Deine Aufgabe —
Schreib den Lesetext über das Weihnachtsfest der Familie vollständig und wortgetreu ab.

Lesetext —
Alba, 21, und ihr Mann Fatlind, 29,
mit Baby Loar, 8 Monate

Alba: „Weihnachten feiern wir, wie im Kosovo, am 31. Dezember. Wir sind muslimisch. Meine Eltern kamen vor 16 Jahren mit uns nach Deutschland, deshalb bin ich mit beiden Traditionen vertraut: Im Kosovo kommt der Weihnachtsmann, in Bayern eben das Christkind. Als wir eingewandert sind, war ich fünf Jahre alt, meine vier Geschwister waren noch jünger. Meine Eltern hatten damals kein Geld für Geschenke, aber unsere deutschen Nachbarinnen brachten uns am 23. Dezember Päckchen vorbei. Ich weiß noch, wie aufgeregt wir waren. Wir bettelten unsere Eltern an und durften die Geschenke schließlich schon am 24.12. öffnen – wie die deutschen Kinder. Von Anfang an hatten wir also zwei Weihnachten. Und sogar einen Schoko-Adventskalender! Meine Mama hat es nicht übers Herz gebracht, keinen zu kaufen – obwohl wir uns das eigentlich nicht leisten konnten. Mein Mann, unser Sohn und ich feiern inzwischen wieder traditionell an Silvester. Wenn wir über die Feiertage in Deutschland sind, stellen wir vorher einen Baum auf, die Lichter gehen aber erst am 31.12. an. Die ganze Familie kommt bei meinen Eltern zusammen – wir sind zwischen 20 und 30 Leute. Schon morgens wird gekocht – Huhn oder Ente mit Salaten –, wir legen Hip-Hop-Musik auf, tanzen und essen die ganze Zeit. Erst kurz vor Mitternacht ist Bescherung – die Kinder dürfen aufbleiben. Danach gehen wir raus und sehen das Feuerwerk an. In diesem Jahr feiern wir mit der ganzen Familie im Kosovo, da sieht Loar mehr von unseren Bräuchen.

Auszüge aus Datensatz —
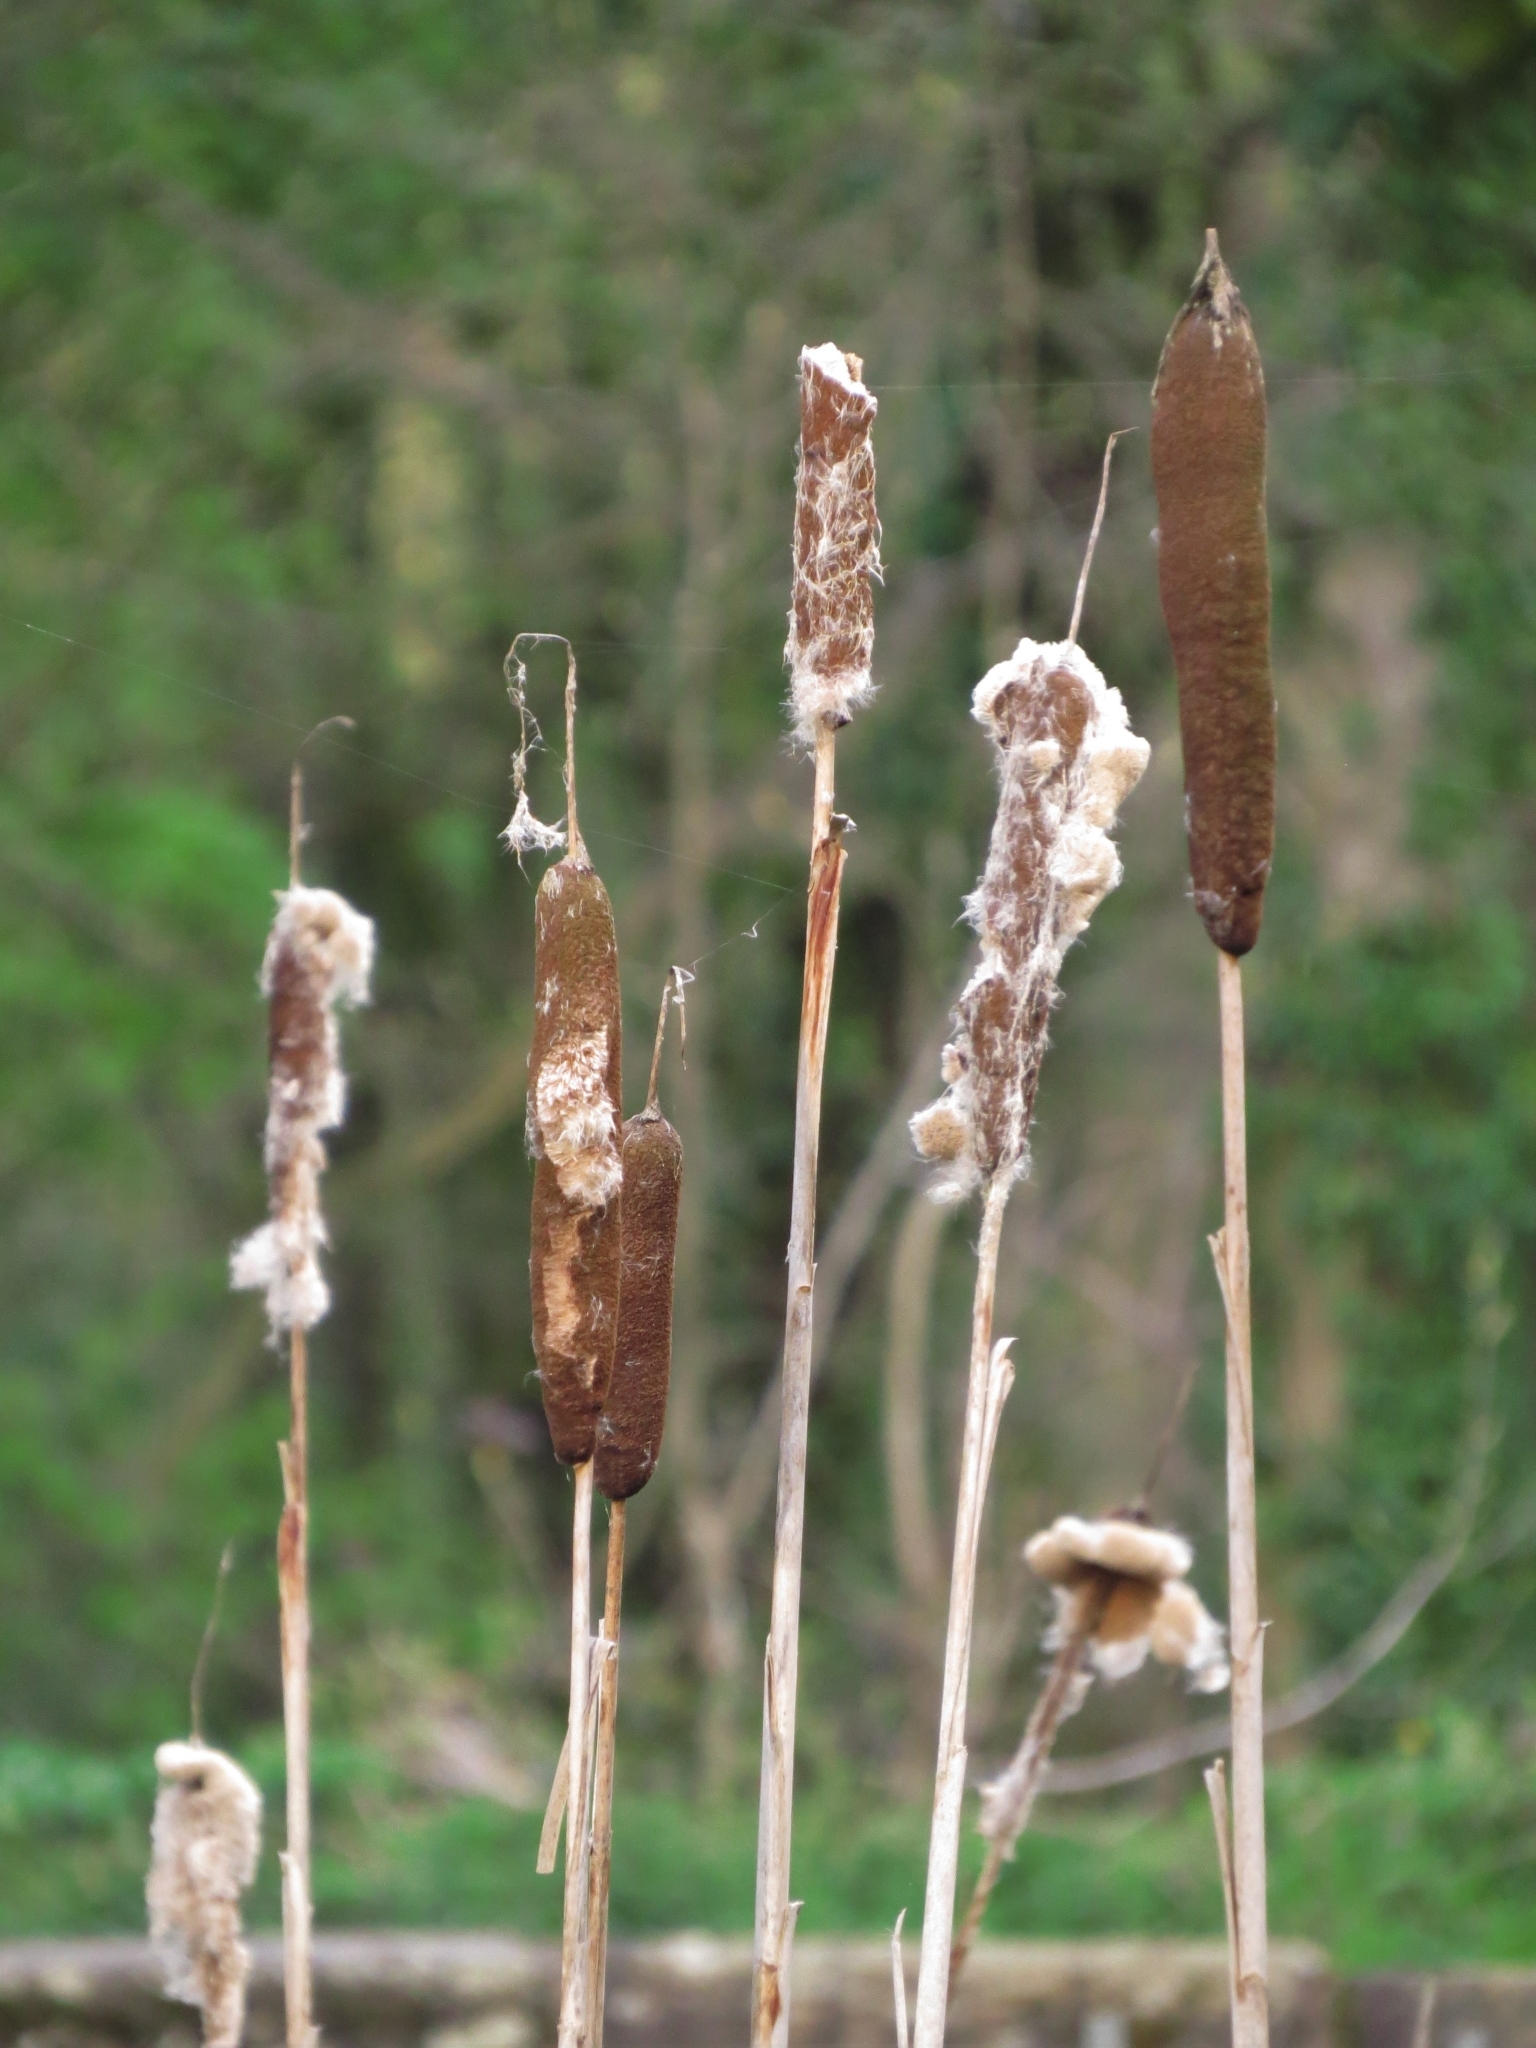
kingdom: Plantae
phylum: Tracheophyta
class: Liliopsida
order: Poales
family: Typhaceae
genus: Typha
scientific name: Typha latifolia
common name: Broadleaf cattail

Antwort —
Alba, 21, und ihr Mann Fatlind, 29,
mit Baby Loar, 8 Monate

Alba: „Weihnachten feiern wir, wie im Kosovo, am 31. Dezember. Wir sind muslimisch. Meine Eltern kamen vor 16 Jahren mit uns nach Deutschland, deshalb bin ich mit beiden Traditionen vertraut: Im Kosovo kommt der Weihnachtsmann, in Bayern eben das Christkind. Als wir eingewandert sind, war ich fünf Jahre alt, meine vier Geschwister waren noch jünger. Meine Eltern hatten damals kein Geld für Geschenke, aber unsere deutschen Nachbarinnen brachten uns am 23. Dezember Päckchen vorbei. Ich weiß noch, wie aufgeregt wir waren. Wir bettelten unsere Eltern an und durften die Geschenke schließlich schon am 24.12. öffnen – wie die deutschen Kinder. Von Anfang an hatten wir also zwei Weihnachten. Und sogar einen Schoko-Adventskalender! Meine Mama hat es nicht übers Herz gebracht, keinen zu kaufen – obwohl wir uns das eigentlich nicht leisten konnten. Mein Mann, unser Sohn und ich feiern inzwischen wieder traditionell an Silvester. Wenn wir über die Feiertage in Deutschland sind, stellen wir vorher einen Baum auf, die Lichter gehen aber erst am 31.12. an. Die ganze Familie kommt bei meinen Eltern zusammen – wir sind zwischen 20 und 30 Leute. Schon morgens wird gekocht – Huhn oder Ente mit Salaten –, wir legen Hip-Hop-Musik auf, tanzen und essen die ganze Zeit. Erst kurz vor Mitternacht ist Bescherung – die Kinder dürfen aufbleiben. Danach gehen wir raus und sehen das Feuerwerk an. In diesem Jahr feiern wir mit der ganzen Familie im Kosovo, da sieht Loar mehr von unseren Bräuchen.